## Passage cité
□ □ □ □ □

MTD
 
Le Mouvement pour tous les démocrates, le MTD de Fouad Ali El Himma, continue d’intriguer et d’animer, en même temps, la vie politique marocaine.
Le Mouvement intrigue car il sort des normes usuelles des mouvements politiques.
Quoi qu’on en dise, il n’est pas une reproduction du FDIC d’Ahmed Réda Guédira des années 60. Ce dernier avait pour mission de protéger la monarchie des ambitions démesurées qu’avaient à l’époque l’Istiqlal et l’UNFP.
Aujourd’hui, la monarchie jouit d’un consensus incontesté. L’enjeu n’est donc pas sur elle.
Par contre, la société marocaine change très vite. Or la vie politique traditionnelle ainsi que les partis qui la composent ont du mal à assurer l’encadrement. L’énorme masse des abstentions l’a bien prouvé lors des dernières élections. Et comme le montre, tout pareillement, la difficulté qu’ont les partis politiques à préserver leur place au sein de la société. Ce phénomène se produit au moment où les mouvements islamistes sont les plus virulents. Et pourtant, ils sont loin d’être majoritaires dans la société.

□ □ □ □ □

## Détails de l'exercice
D'après le passage cité, quelle mission avait le FDIC d'Ahmed Réda Guédira dans les années 60 ? Répondez en une phrase, s'il vous plaît.

□ □ □ □ □

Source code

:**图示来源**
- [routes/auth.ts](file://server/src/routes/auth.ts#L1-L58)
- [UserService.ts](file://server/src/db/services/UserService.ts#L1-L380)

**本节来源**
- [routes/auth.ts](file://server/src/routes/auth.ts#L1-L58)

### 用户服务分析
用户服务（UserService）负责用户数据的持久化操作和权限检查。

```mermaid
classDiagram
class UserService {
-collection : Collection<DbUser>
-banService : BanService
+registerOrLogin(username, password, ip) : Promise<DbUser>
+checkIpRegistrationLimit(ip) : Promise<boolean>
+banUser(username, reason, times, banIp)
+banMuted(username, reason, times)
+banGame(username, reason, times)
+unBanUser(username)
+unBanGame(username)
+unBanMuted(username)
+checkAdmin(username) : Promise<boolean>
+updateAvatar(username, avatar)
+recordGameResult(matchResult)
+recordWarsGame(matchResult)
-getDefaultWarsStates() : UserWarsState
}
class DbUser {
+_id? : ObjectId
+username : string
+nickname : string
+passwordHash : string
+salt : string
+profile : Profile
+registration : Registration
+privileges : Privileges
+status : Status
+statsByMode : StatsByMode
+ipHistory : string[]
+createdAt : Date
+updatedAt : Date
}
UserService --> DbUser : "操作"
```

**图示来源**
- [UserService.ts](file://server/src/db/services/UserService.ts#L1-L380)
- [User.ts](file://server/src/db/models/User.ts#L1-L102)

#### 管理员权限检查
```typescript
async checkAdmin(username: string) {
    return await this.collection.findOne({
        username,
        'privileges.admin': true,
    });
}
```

□ □ □ □ □

## Solution rédigée
Il avait pour mission de protéger la monarchie des ambitions démesurées qu'avaient à l'époque l'Istiqlal et l'UNFP.